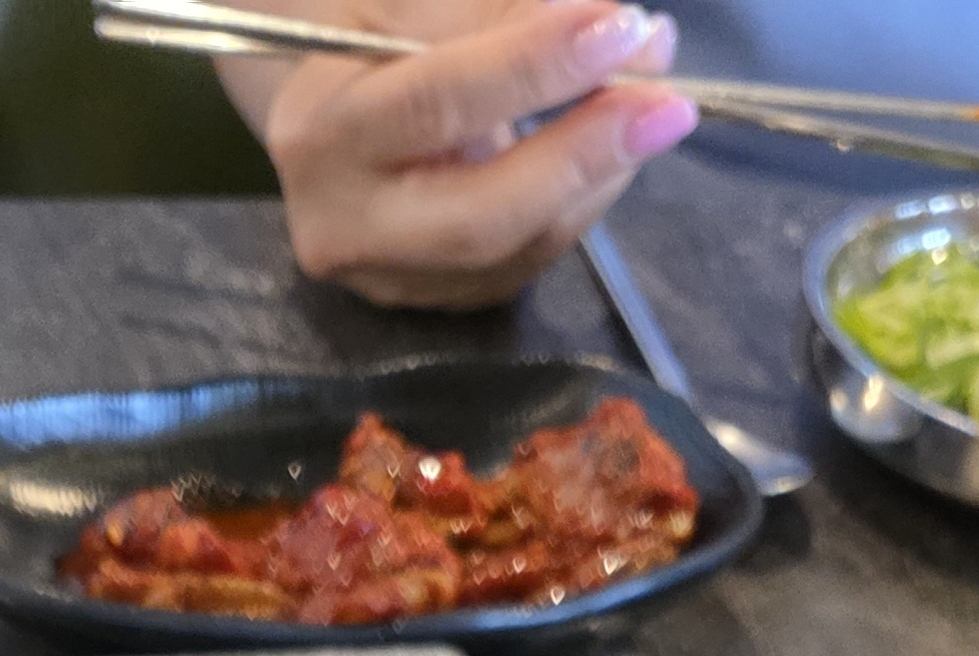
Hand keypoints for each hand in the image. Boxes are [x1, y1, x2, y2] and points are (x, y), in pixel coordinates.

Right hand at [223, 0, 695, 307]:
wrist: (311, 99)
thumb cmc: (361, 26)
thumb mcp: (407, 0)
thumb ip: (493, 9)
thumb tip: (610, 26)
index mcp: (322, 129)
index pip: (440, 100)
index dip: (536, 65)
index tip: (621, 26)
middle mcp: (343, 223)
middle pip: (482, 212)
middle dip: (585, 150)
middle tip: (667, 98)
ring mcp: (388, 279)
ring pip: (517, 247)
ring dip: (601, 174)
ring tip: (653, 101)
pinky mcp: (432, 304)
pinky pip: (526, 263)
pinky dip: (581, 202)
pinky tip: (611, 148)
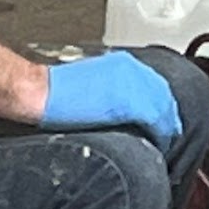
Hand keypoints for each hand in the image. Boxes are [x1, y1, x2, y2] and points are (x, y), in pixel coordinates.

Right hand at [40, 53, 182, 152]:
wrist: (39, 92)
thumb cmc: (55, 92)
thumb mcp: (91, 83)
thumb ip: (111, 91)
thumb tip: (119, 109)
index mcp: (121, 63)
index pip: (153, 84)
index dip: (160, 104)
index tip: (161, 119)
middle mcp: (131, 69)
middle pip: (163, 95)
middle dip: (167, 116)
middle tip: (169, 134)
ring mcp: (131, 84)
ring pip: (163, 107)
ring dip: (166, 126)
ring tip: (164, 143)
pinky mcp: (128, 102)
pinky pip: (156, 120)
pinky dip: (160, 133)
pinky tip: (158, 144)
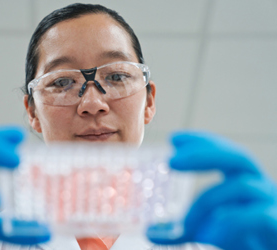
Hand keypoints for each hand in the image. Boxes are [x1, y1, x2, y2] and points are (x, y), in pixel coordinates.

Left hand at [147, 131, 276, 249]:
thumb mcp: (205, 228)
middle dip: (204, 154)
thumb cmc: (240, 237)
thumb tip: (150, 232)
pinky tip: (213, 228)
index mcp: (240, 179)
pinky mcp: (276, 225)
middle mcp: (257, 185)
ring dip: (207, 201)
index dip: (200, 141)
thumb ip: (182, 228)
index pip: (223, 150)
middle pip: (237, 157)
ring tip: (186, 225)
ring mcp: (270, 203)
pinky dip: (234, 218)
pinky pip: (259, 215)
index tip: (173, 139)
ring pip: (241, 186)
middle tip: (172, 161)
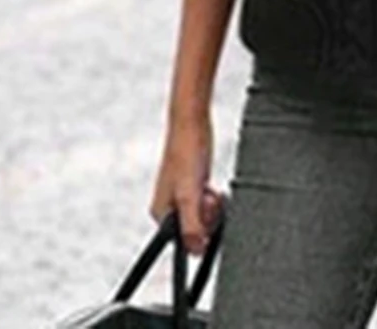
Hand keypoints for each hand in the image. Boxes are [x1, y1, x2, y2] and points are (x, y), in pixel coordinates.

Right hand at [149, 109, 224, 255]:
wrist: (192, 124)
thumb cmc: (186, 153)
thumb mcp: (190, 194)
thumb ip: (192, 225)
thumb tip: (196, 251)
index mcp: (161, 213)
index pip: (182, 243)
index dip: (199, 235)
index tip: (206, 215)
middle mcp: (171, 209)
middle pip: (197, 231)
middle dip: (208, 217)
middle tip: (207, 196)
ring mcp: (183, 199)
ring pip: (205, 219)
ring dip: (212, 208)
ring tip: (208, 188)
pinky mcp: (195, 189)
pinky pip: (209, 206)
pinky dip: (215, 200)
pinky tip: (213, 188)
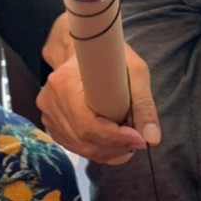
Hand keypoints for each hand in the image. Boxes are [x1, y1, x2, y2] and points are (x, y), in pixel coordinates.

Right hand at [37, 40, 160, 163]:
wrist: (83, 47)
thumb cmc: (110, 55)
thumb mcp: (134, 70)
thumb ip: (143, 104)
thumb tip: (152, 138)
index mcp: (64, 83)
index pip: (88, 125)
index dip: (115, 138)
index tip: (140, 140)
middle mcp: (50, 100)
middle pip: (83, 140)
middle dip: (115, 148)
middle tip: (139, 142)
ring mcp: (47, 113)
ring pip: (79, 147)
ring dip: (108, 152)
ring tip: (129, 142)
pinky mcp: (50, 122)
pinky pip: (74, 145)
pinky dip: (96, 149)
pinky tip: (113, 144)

- _INSTRUCTIONS TO FOLLOW_: Transcribe only this stretch of the data: the line with "pinky tip: (213, 188)", the line with "ring tip: (129, 142)", and every line in between. Leave out the pictures.

- _RESPONSE AREA_:
pinky tip: (213, 188)
Hand keypoints for each hand in the image. Boxes are [x1, y1, x2, y2] and points are (x, y), in pixel coordinates.

Right hand at [37, 40, 160, 163]:
wrist: (83, 47)
thumb cmc: (110, 55)
thumb mcp: (134, 70)
thumb ip: (143, 104)
thumb tip: (152, 138)
index mcp: (64, 83)
index pip: (88, 125)
index dip: (115, 138)
index tip: (140, 140)
middle mcp: (50, 100)
middle pip: (83, 140)
middle dip: (115, 148)
middle tip: (139, 142)
ring mcp: (47, 113)
ring pip: (79, 147)
ring dip: (108, 152)
ring tip: (129, 142)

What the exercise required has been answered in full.